Although open source data about actual breaches are not rich in detail, they do tell us enough to conclude that the most likely threat vector depends on where and how organizations store assets that malicious actors want. If, by dint of their business model, ecommerce-oriented organizations have to store PFI close to their application front ends, those front ends are going to become a focus for attacks, as they have in the various shopping cart campaigns we’ve seen over the last few years. If organizations store their valuables elsewhere on their networks, then social engineering and escalation of privileges are the order of the day—hence the phishing campaigns.
There are a few broader conclusions that we can draw from these data, which, for all their flaws, are valuable specifically because they are as empirical as data get in the security industry. For example, we can cross reference these empirical findings with the OWASP Top 10. Injection is the number one issue in the OWASP Top 10, and has been continuously since 2010. The breach data from 2018 confirm its ongoing relevance in the wild, despite being a known and solvable problem for many years.1 At the same time, broken access control is ranked fifth by OWASP, but it featured in nearly half of the 2018 breaches we examined.
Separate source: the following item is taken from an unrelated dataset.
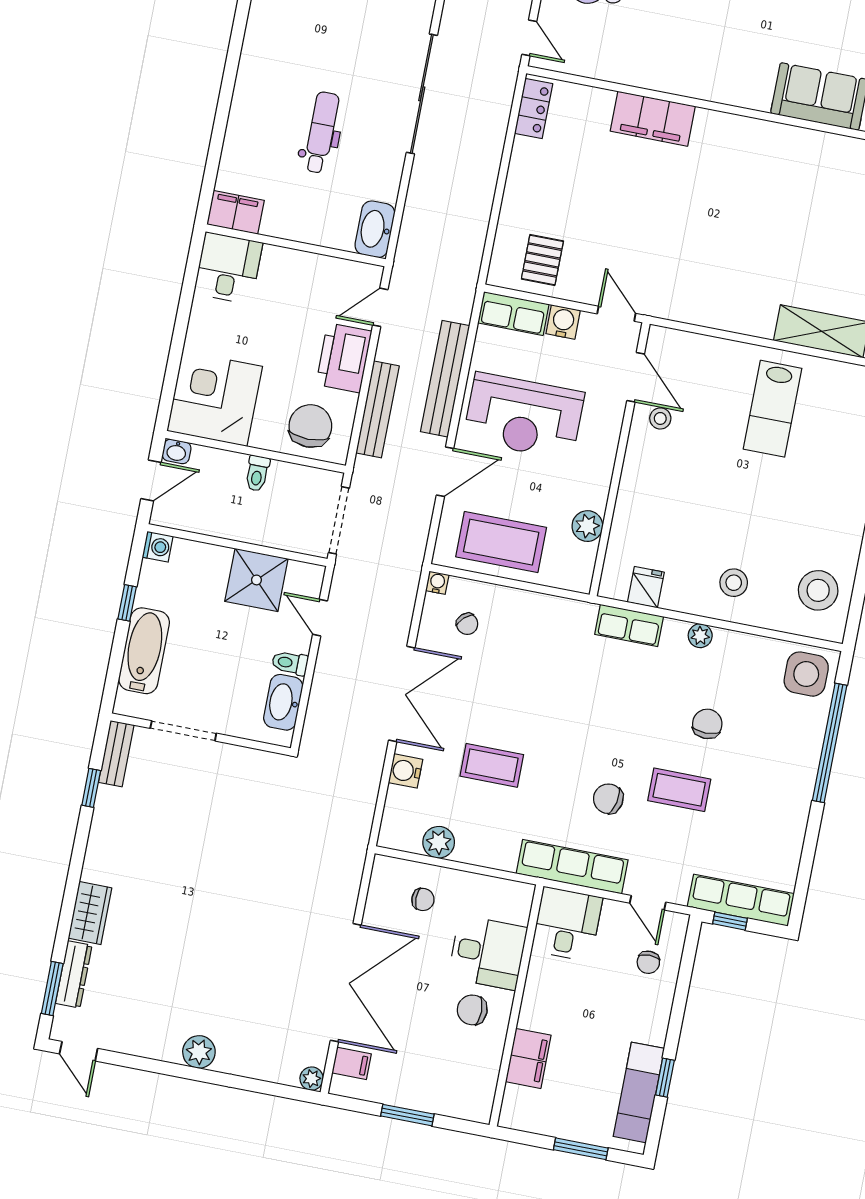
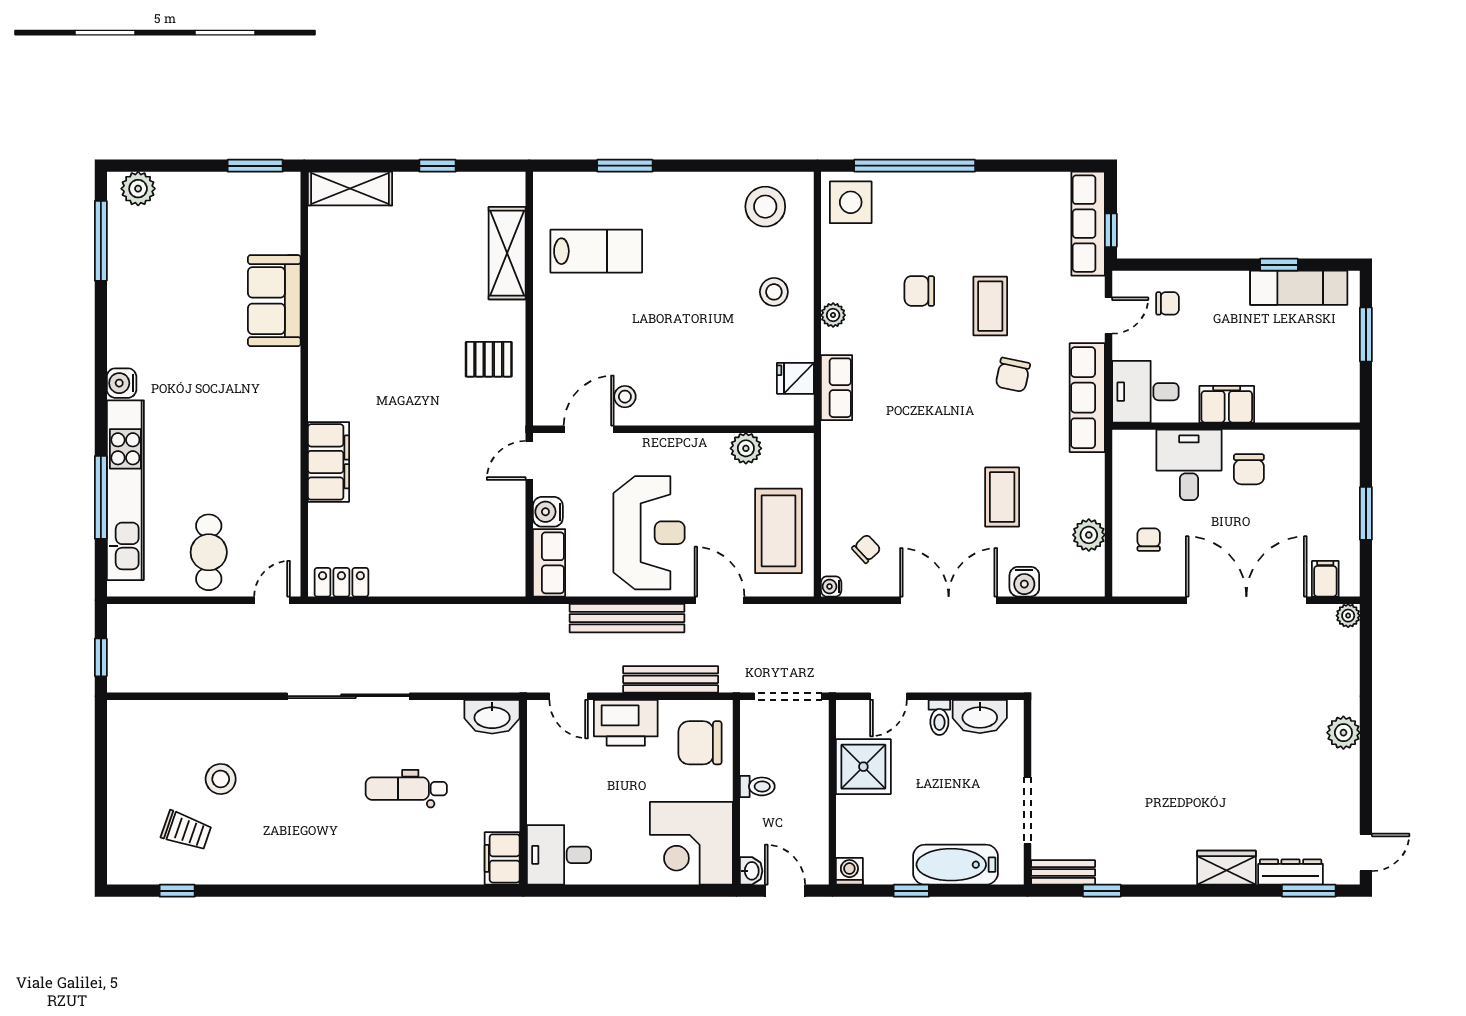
pallet: (542, 260) -> (489, 359), moved
lab bench: (773, 409) -> (596, 251), moved
filing cabinet: (528, 1058) -> (1227, 404), moved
We believe that this disparity stems not from any issue with OWASP’s work or methods (which are enormously valuable), but from the bigger questions around what an application really is (spoiler: it’s an onion). Applications are not just the code that they execute, but also everything around them that makes them tick: architecture, configuration, other assets to which the application connects, and—not least—the user population. In other words, there are things that have little to do with the narrow definition of a web application that can have huge effects on that application’s security. The prevalence of access attacks like phishing in the breach reports are a good reminder of this bigger context. Cross-referencing our findings to the OWASP Top 10 is therefore a sign that we need to understand applications both at the level of the individual components that comprise them, and at the larger level of the entire environment in which humans use them. We will be returning to this fundamental question about how to conceptualize a web application more over the course of the entire application protection report series.
The other conclusion we can draw from the industry breach profiles is that, from what we can establish, actual breaches validate risk-based security programs instead of best practices or checklists. If we know that successful attacks map with some precision to where target organizations store sensitive assets, it follows that organizations need to tailor controls and architecture to reflect the threats they actually face. This supports our long-held assertion that risk assessment needs to be a cornerstone of any security program, and the first step in any risk assessment is a substantive (and ongoing) inventory process. We realize this seems like common sense, but given the obstinate gap between theory and practice in our industry, it bears repeating.